## Required work
The entries below are to be given back exactly, with images excluded.

## Photos with calibration data
▼
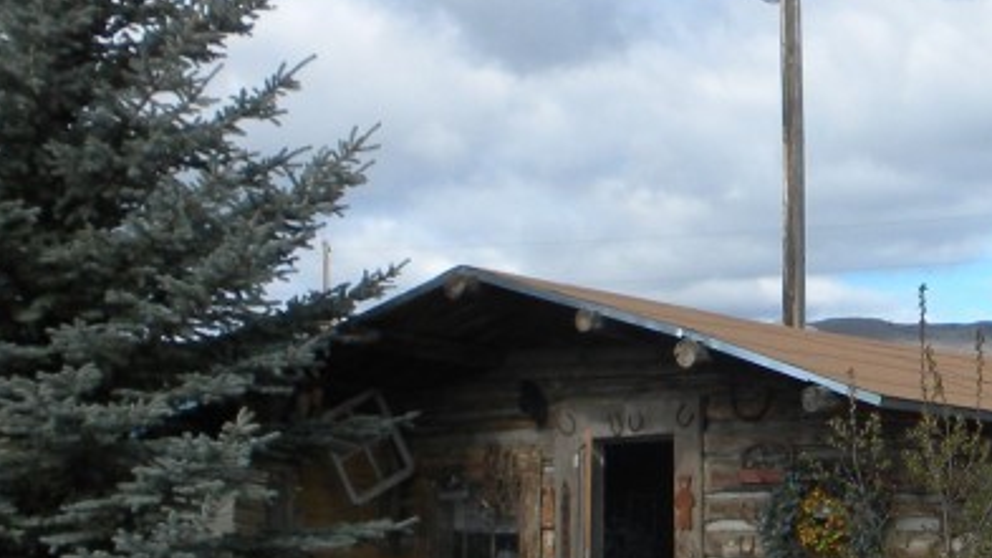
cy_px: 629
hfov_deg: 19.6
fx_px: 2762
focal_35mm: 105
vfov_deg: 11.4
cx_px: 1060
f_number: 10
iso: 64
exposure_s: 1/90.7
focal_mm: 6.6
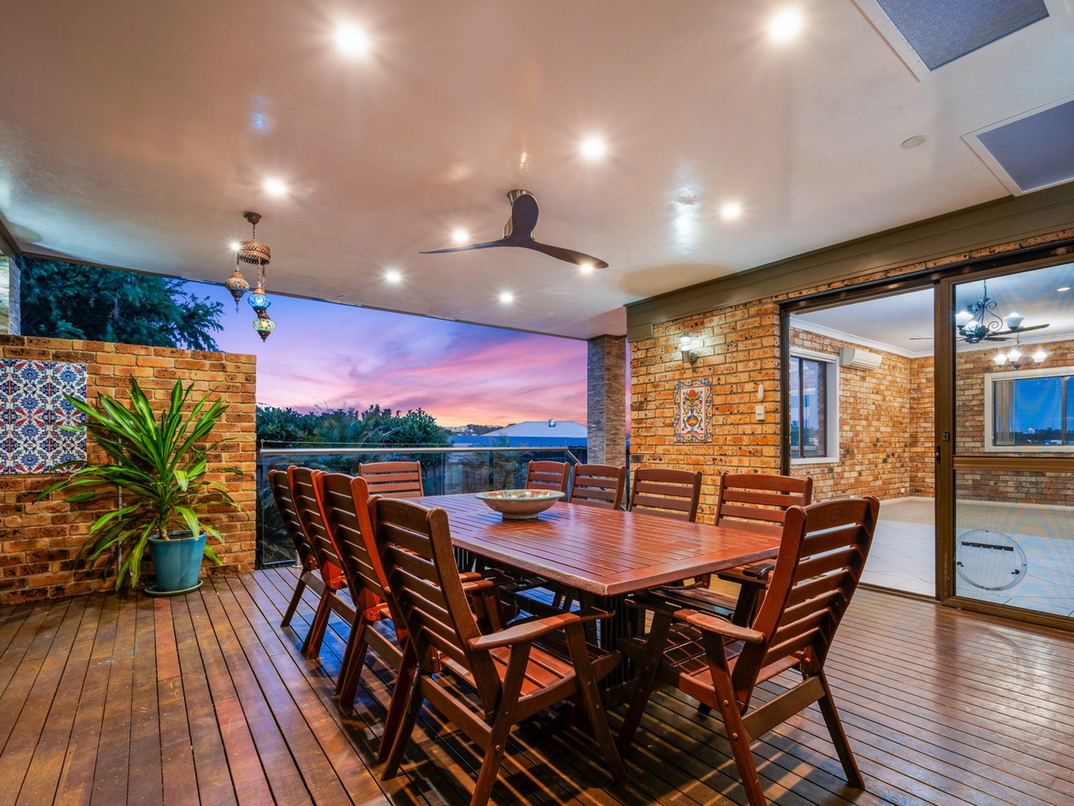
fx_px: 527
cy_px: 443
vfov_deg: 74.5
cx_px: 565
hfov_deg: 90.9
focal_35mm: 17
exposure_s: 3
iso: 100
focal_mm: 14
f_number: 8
▲
## Solution to this task
cy_px: 629
hfov_deg: 19.6
fx_px: 2762
focal_35mm: 105
vfov_deg: 11.4
cx_px: 1060
f_number: 10
iso: 64
exposure_s: 1/90.7
focal_mm: 6.6
fx_px: 527
cy_px: 443
vfov_deg: 74.5
cx_px: 565
hfov_deg: 90.9
focal_35mm: 17
exposure_s: 3
iso: 100
focal_mm: 14
f_number: 8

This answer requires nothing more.